Another problem is the sheer number of characters we encounter in this short novel. Along with the rather large family noted above, we also run across historical figures like Wild Bill Hickock, who disappears a third of the way through the book and seems to have been here for no other reason than to seem cool, and Colonel Fetterman, who (both in history and in this novel) led his men to massacre. His purpose here is also rather mysterious; perhaps his incompetence is meant to contrast with Seth’s know-how or Mary Margaret’s liberal view of Native Americans.
But even that isn’t enough for McMurtry. We must contend with the usual gaggle of supporting characters as well: Father Villy, an old priest who appears about the time Hickock leaves and disappears just as suddenly in the west; Charlie Seven Days, a Native American who does little but stereotypical “Indian things,” like tracking, hunting, and using the monosyllable as his utterance of choice; various thieves and ne’er-do-wells and Sheriff Baldy Stone, whose initial conflict provides a reason for us to meet the characters but little else; and Rosie McGee, Mary Margaret’s sister. Rosie is the town whore, apparently estranged from her family for reasons we know not; she allegedly has some sort of relationship with Seth, but we never find out what it is.

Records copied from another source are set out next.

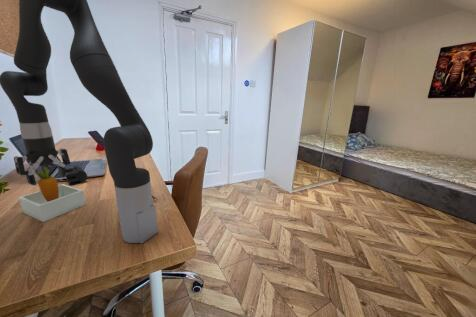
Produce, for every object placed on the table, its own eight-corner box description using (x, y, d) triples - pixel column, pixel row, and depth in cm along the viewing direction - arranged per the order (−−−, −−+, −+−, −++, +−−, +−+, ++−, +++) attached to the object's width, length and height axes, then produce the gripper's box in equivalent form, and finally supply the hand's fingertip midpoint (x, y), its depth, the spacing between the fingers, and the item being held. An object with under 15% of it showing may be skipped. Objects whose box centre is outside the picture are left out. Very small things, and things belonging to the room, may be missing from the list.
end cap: (88, 182, 102) (86, 169, 100) (70, 186, 97) (67, 172, 95) (83, 176, 109) (81, 164, 107) (66, 180, 104) (63, 167, 102)
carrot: (53, 210, 75) (42, 170, 71) (41, 209, 76) (29, 170, 71) (66, 203, 80) (56, 166, 75) (55, 202, 80) (45, 165, 76)
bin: (85, 204, 81) (82, 190, 80) (43, 222, 70) (38, 206, 68) (65, 197, 87) (62, 183, 85) (23, 212, 75) (18, 197, 73)
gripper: (14, 140, 63) (28, 190, 67) (68, 133, 75) (76, 176, 80) (3, 138, 66) (17, 185, 70) (56, 132, 78) (65, 173, 83)
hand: (48, 180), depth 75 cm, fingers open, 8 cm apart
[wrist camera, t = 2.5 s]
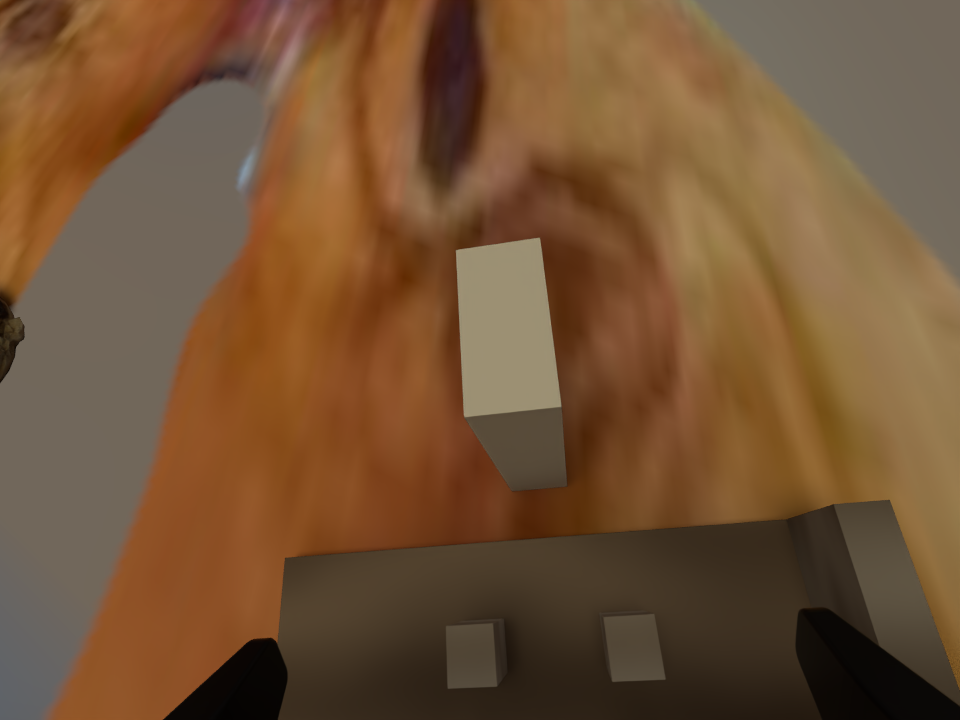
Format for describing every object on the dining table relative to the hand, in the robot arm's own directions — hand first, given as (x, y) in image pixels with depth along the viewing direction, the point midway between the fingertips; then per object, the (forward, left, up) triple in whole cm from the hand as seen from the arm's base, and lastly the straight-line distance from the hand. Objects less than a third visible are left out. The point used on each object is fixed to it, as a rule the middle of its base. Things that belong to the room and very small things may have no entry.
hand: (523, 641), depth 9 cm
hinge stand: (-1, -3, -13) cm, 13 cm away
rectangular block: (+2, +7, -13) cm, 15 cm away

Then there’s the anti-climactic confrontation between Mary Margaret and Dick. Mary Margaret has long suspected that Dick has other women along the trails; this suspicion is borne out, perhaps moreso than even Mary Margaret has suspected, and one hopes for a payoff of equal moment. But what happens is a disappointment. Shay’s response is basically, “Is that all? We came all this way for that?” The reader echoes the sentiments.

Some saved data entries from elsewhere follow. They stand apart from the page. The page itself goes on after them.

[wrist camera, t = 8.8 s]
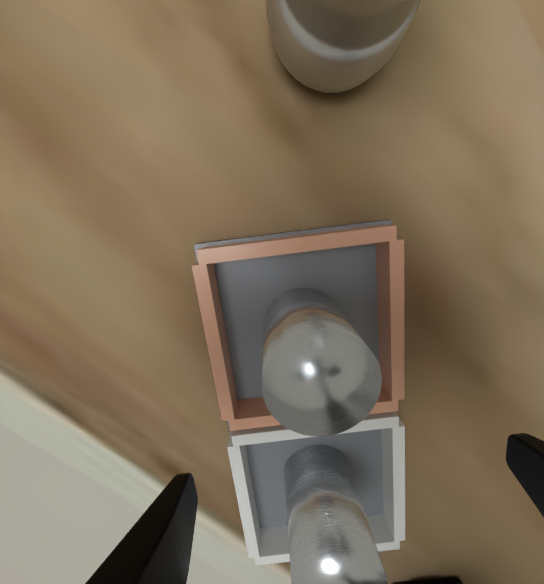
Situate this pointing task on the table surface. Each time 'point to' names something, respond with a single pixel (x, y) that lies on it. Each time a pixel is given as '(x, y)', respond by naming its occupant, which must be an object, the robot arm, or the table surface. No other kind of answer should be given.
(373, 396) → the steel billet
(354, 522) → the billet
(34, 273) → the table surface
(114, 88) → the table surface
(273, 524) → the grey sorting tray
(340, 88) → the plastic bottle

Boone’s Lick is a fun read; McMurtry provides his usual snappy, humorous dialogue and the odd situations that probably could never have happened but should have anyway. And some of the characters we meet are fun and intriguing—Seth, Neva, Mary Margaret, Father Villy, even Dick, who lasts only twenty or thirty pages. The problem all comes back to the brevity: just as we come to like a character, he or she ducks out of the narrative, as if they suddenly remembered an appointment in a stronger story.
Read this novel over a weekend, perhaps when planning your next family barbecue. It’s a fine appetizer, but you’ll almost certainly want something meatier for your main course.